Герцен снимал дачу в предместье Женевы.
Мы с Бакуниным подъехали к дому. Вошли в заросшую деревьями тень. На террасе нас ждал великий изгнанник.
По-юношески горели его глаза, но борода – совсем седая…
– Здравствуй, старый товарищ, – сказал Герцен. Они обнялись с Бакуниным, у обоих на глазах были слезы.
Принесли кофей.
Я приготовился лгать. Но Герцен, отметив, как он рад моему молодому лицу, как-то сразу забыл обо мне. Он заговорил о новой литературе. Точнее, говорили оба, перебивая друг друга.
Сначала разобрали Тургенева. Выяснилось, что оба его за что-то осуждали… Потом перешли ко Льву Толстому – и у него оба нашли что-то не то. Не оправдал их надежд и Достоевский…
Наконец, Бакунин вспомнил обо мне. Сказал торжественно:
– Сейчас ты поймешь, почему мальчику (Нечаеву) необходимо дать деньги. Перед тобой сидит лучшее доказательство…

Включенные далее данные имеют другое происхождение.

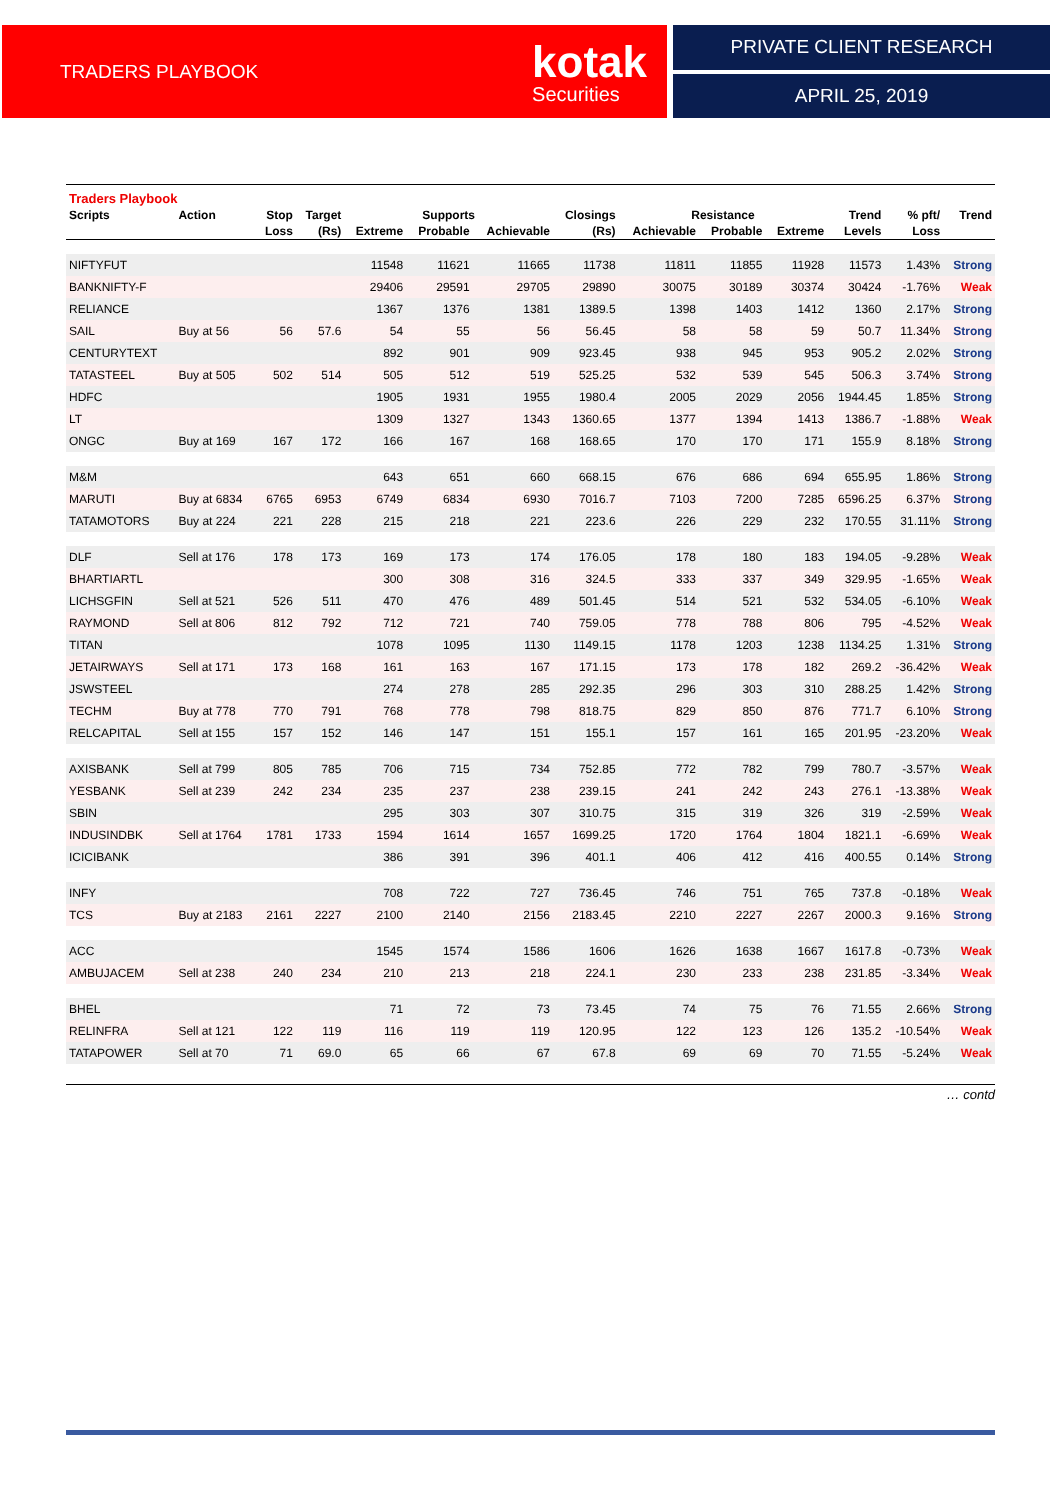TRADERS PLAYBOOK kotak
Securities
PRIVATE CLIENT RESEARCH
APRIL 25, 2019
| Traders Playbook | | | | | | | | | | | | | |
| --- | --- | --- | --- | --- | --- | --- | --- | --- | --- | --- | --- | --- | --- |
| Scripts | Action | Stop | Target | Supports | | | Closings | Resistance | | | Trend | % pft/ | Trend |
| | | Loss | (Rs) | Extreme | Probable | Achievable | (Rs) | Achievable | Probable | Extreme | Levels | Loss | |
| NIFTYFUT | | | | 11548 | 11621 | 11665 | 11738 | 11811 | 11855 | 11928 | 11573 | 1.43% | Strong |
| BANKNIFTY-F | | | | 29406 | 29591 | 29705 | 29890 | 30075 | 30189 | 30374 | 30424 | -1.76% | Weak |
| RELIANCE | | | | 1367 | 1376 | 1381 | 1389.5 | 1398 | 1403 | 1412 | 1360 | 2.17% | Strong |
| SAIL | Buy at 56 | 56 | 57.6 | 54 | 55 | 56 | 56.45 | 58 | 58 | 59 | 50.7 | 11.34% | Strong |
| CENTURYTEXT | | | | 892 | 901 | 909 | 923.45 | 938 | 945 | 953 | 905.2 | 2.02% | Strong |
| TATASTEEL | Buy at 505 | 502 | 514 | 505 | 512 | 519 | 525.25 | 532 | 539 | 545 | 506.3 | 3.74% | Strong |
| HDFC | | | | 1905 | 1931 | 1955 | 1980.4 | 2005 | 2029 | 2056 | 1944.45 | 1.85% | Strong |
| LT | | | | 1309 | 1327 | 1343 | 1360.65 | 1377 | 1394 | 1413 | 1386.7 | -1.88% | Weak |
| ONGC | Buy at 169 | 167 | 172 | 166 | 167 | 168 | 168.65 | 170 | 170 | 171 | 155.9 | 8.18% | Strong |
| M&M | | | | 643 | 651 | 660 | 668.15 | 676 | 686 | 694 | 655.95 | 1.86% | Strong |
| MARUTI | Buy at 6834 | 6765 | 6953 | 6749 | 6834 | 6930 | 7016.7 | 7103 | 7200 | 7285 | 6596.25 | 6.37% | Strong |
| TATAMOTORS | Buy at 224 | 221 | 228 | 215 | 218 | 221 | 223.6 | 226 | 229 | 232 | 170.55 | 31.11% | Strong |
| DLF | Sell at 176 | 178 | 173 | 169 | 173 | 174 | 176.05 | 178 | 180 | 183 | 194.05 | -9.28% | Weak |
| BHARTIARTL | | | | 300 | 308 | 316 | 324.5 | 333 | 337 | 349 | 329.95 | -1.65% | Weak |
| LICHSGFIN | Sell at 521 | 526 | 511 | 470 | 476 | 489 | 501.45 | 514 | 521 | 532 | 534.05 | -6.10% | Weak |
| RAYMOND | Sell at 806 | 812 | 792 | 712 | 721 | 740 | 759.05 | 778 | 788 | 806 | 795 | -4.52% | Weak |
| TITAN | | | | 1078 | 1095 | 1130 | 1149.15 | 1178 | 1203 | 1238 | 1134.25 | 1.31% | Strong |
| JETAIRWAYS | Sell at 171 | 173 | 168 | 161 | 163 | 167 | 171.15 | 173 | 178 | 182 | 269.2 | -36.42% | Weak |
| JSWSTEEL | | | | 274 | 278 | 285 | 292.35 | 296 | 303 | 310 | 288.25 | 1.42% | Strong |
| TECHM | Buy at 778 | 770 | 791 | 768 | 778 | 798 | 818.75 | 829 | 850 | 876 | 771.7 | 6.10% | Strong |
| RELCAPITAL | Sell at 155 | 157 | 152 | 146 | 147 | 151 | 155.1 | 157 | 161 | 165 | 201.95 | -23.20% | Weak |
| AXISBANK | Sell at 799 | 805 | 785 | 706 | 715 | 734 | 752.85 | 772 | 782 | 799 | 780.7 | -3.57% | Weak |
| YESBANK | Sell at 239 | 242 | 234 | 235 | 237 | 238 | 239.15 | 241 | 242 | 243 | 276.1 | -13.38% | Weak |
| SBIN | | | | 295 | 303 | 307 | 310.75 | 315 | 319 | 326 | 319 | -2.59% | Weak |
| INDUSINDBK | Sell at 1764 | 1781 | 1733 | 1594 | 1614 | 1657 | 1699.25 | 1720 | 1764 | 1804 | 1821.1 | -6.69% | Weak |
| ICICIBANK | | | | 386 | 391 | 396 | 401.1 | 406 | 412 | 416 | 400.55 | 0.14% | Strong |
| INFY | | | | 708 | 722 | 727 | 736.45 | 746 | 751 | 765 | 737.8 | -0.18% | Weak |
| TCS | Buy at 2183 | 2161 | 2227 | 2100 | 2140 | 2156 | 2183.45 | 2210 | 2227 | 2267 | 2000.3 | 9.16% | Strong |
| ACC | | | | 1545 | 1574 | 1586 | 1606 | 1626 | 1638 | 1667 | 1617.8 | -0.73% | Weak |
| AMBUJACEM | Sell at 238 | 240 | 234 | 210 | 213 | 218 | 224.1 | 230 | 233 | 238 | 231.85 | -3.34% | Weak |
| BHEL | | | | 71 | 72 | 73 | 73.45 | 74 | 75 | 76 | 71.55 | 2.66% | Strong |
| RELINFRA | Sell at 121 | 122 | 119 | 116 | 119 | 119 | 120.95 | 122 | 123 | 126 | 135.2 | -10.54% | Weak |
| TATAPOWER | Sell at 70 | 71 | 69.0 | 65 | 66 | 67 | 67.8 | 69 | 69 | 70 | 71.55 | -5.24% | Weak |
… contd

Он попросил выслушать меня. Герцен его перебил, обратившись ко мне:
– Только не вздумайте жить за границей, молодой человек. Не оставайтесь здесь. Это прозябание. Это споры и ненависть… Иногда я готов поменять свою скитальческую жизнь на сибирскую каторгу. – (Непонятно, кто мешал ему это сделать.) – Поверьте, нет на свете положения более жалкого, бесцельного, чем положение русского эмигранта… Но мало кто готов это признать…
Бакунин оценил выпад. Бросился объяснять: если Герцен отдаст деньги Нечаеву, сам Бакунин тайно отправится в Россию поднимать восстание. И возможно, осуществит идею Герцена о предпочтительности сибирской каторги!
Герцен засмеялся:
– Как ты не изменился! А я вот не верю в прежние революционные пути… И главное, не хочу крови… Понимаешь, укради у меня кошелек – я прокляну вора и пойду дальше. Но начни при мне избивать его и пытать, я за него костьми лягу. Нет, насилием и террором утверждаются, как правило, религии и самодержавные империи!
Короче, денег он решительно не дал и меня слушать не захотел. Вместо меня все остальное время слушали рояль. Играла дочь Герцена. Допив кофей, откланялись и взяли карету.